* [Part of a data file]
--------
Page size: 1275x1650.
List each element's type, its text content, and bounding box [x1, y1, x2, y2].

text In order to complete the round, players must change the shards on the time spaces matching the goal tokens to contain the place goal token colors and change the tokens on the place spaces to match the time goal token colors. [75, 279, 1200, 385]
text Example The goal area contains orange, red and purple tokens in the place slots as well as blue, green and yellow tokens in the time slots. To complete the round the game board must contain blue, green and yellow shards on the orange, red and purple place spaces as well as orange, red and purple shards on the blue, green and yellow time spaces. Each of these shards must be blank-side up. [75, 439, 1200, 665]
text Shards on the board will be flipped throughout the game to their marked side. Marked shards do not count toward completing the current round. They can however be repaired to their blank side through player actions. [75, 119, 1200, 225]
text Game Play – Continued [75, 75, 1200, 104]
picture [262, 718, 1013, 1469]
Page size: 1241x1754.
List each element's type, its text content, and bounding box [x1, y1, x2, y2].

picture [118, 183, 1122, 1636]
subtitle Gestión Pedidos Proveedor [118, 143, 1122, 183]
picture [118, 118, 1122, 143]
--------
* [What the task requires] Repeat word for word the lines from the one that contains "Page size: 1241x1754." through the end of the records. Start at that line and stop after the last line of the records.

* [Written response]
Page size: 1241x1754.
List each element's type, its text content, and bounding box [x1, y1, x2, y2].

picture [118, 183, 1122, 1636]
subtitle Gestión Pedidos Proveedor [118, 143, 1122, 183]
picture [118, 118, 1122, 143]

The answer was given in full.